<<<<
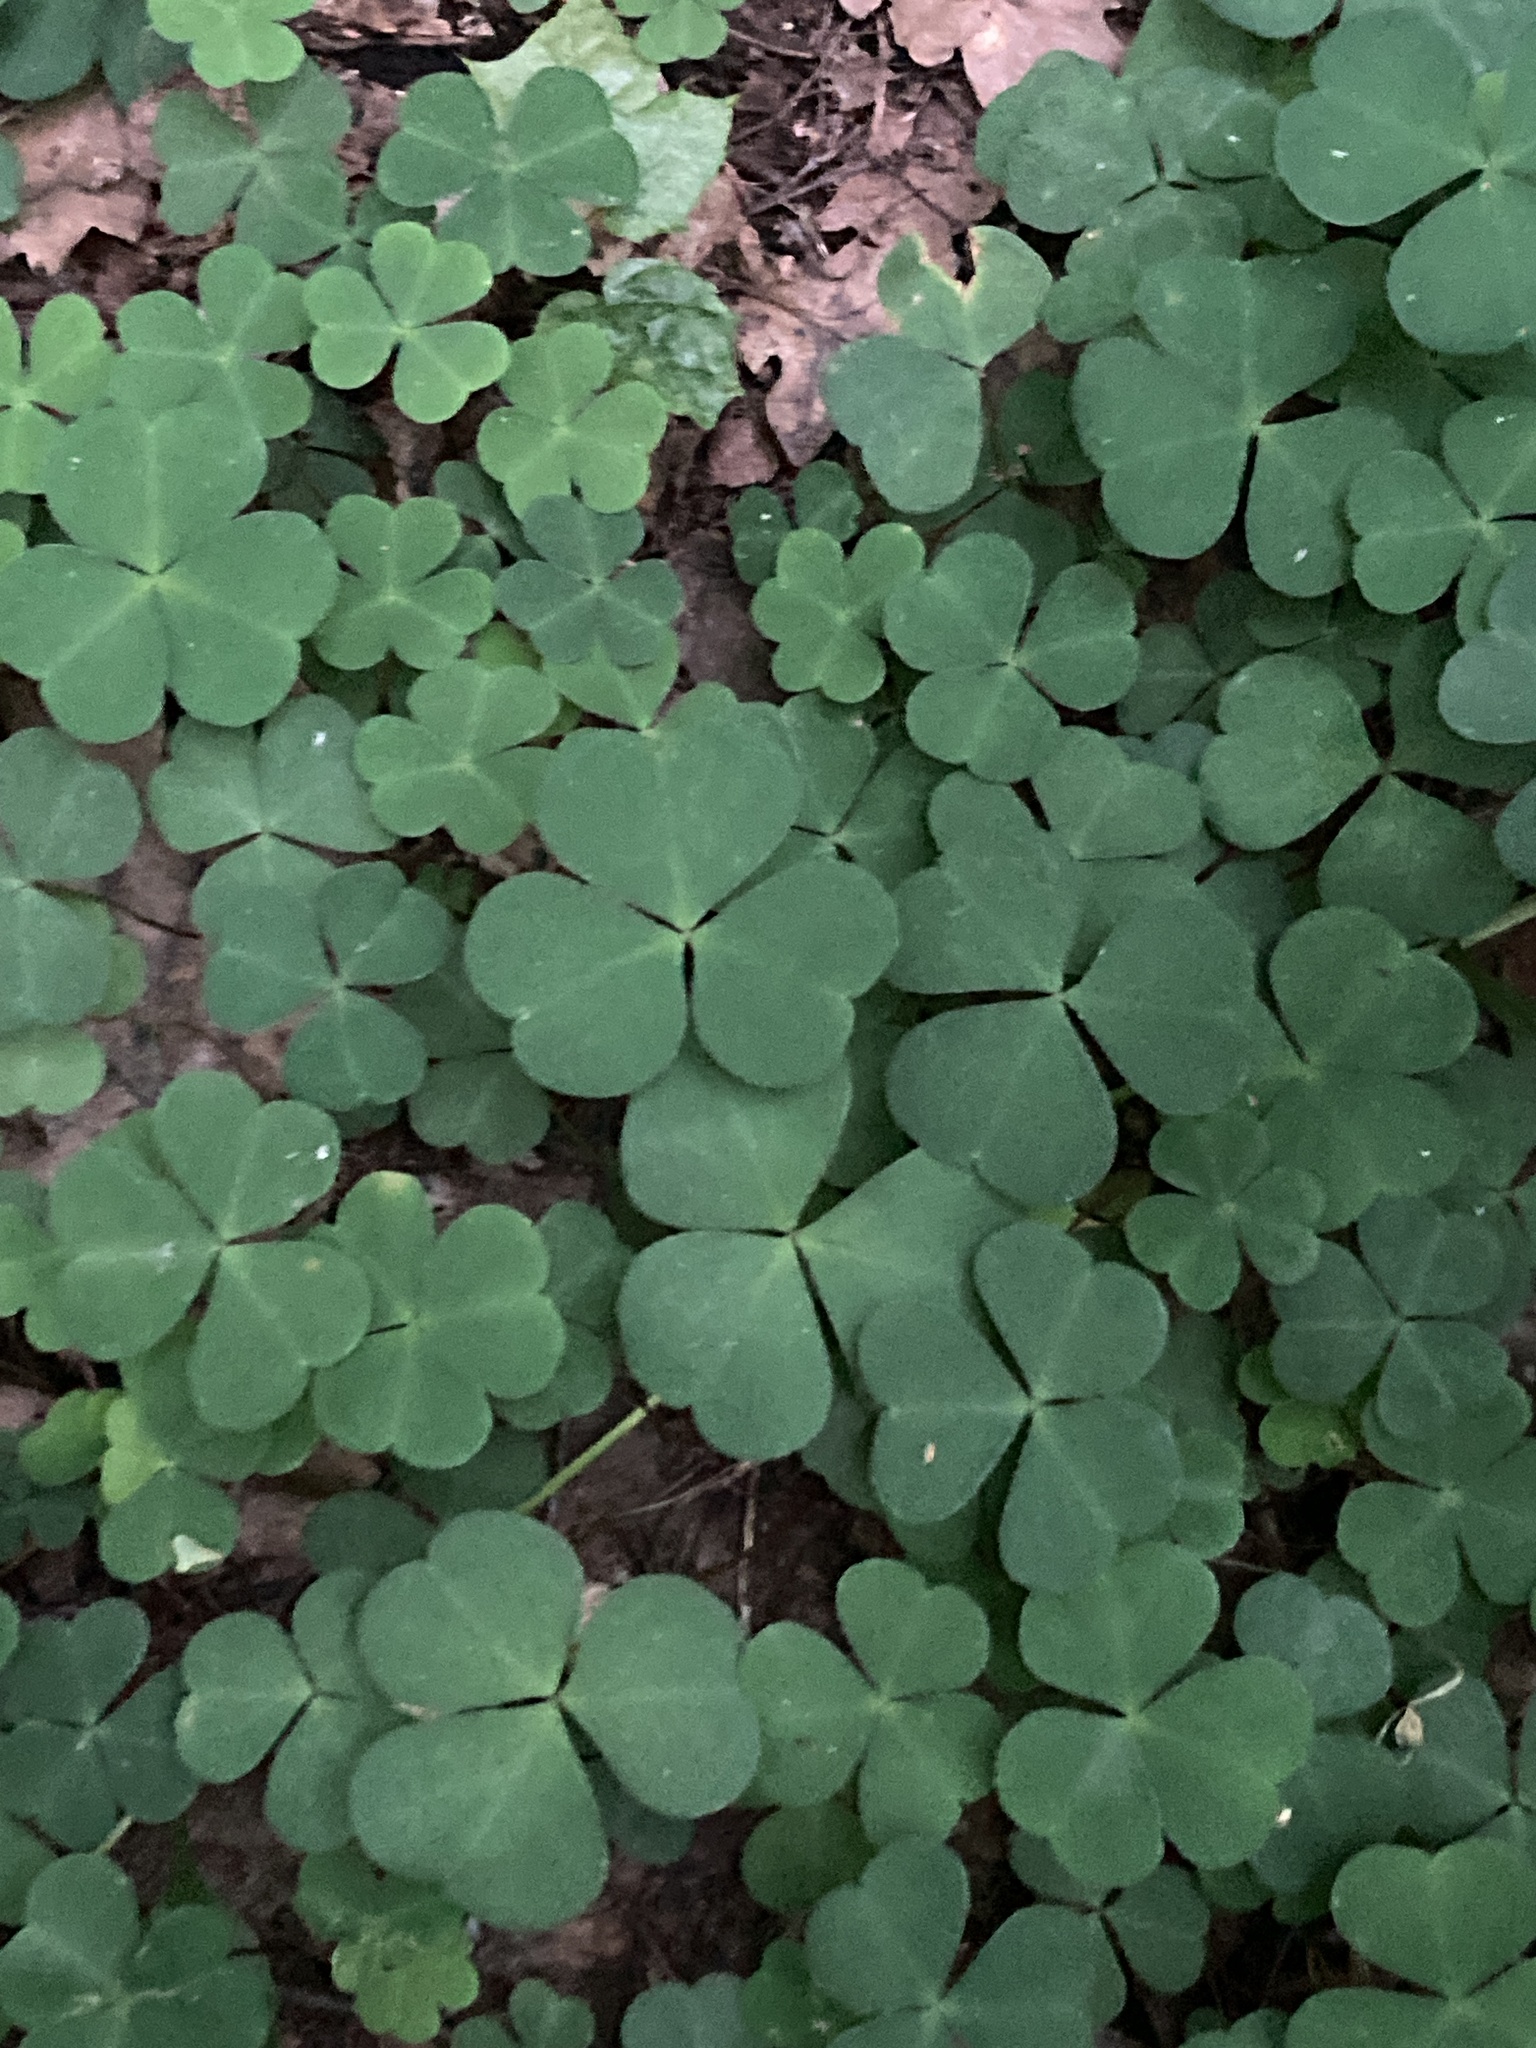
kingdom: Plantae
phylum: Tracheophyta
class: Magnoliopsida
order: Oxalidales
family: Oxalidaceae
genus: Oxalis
>>>>
<<<<
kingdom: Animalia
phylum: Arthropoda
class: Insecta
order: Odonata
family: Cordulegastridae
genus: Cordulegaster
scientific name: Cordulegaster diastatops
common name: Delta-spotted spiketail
>>>>
## Aim of the exercise
Rewrite the lines from the line with "phylum: Arthropoda" to the line with "common name: Delta-spotted spiketail", switching "common name" to "vernacular name" and leaving everything else unchanged.

## Answer to the problem
phylum: Arthropoda
class: Insecta
order: Odonata
family: Cordulegastridae
genus: Cordulegaster
scientific name: Cordulegaster diastatops
vernacular name: Delta-spotted spiketail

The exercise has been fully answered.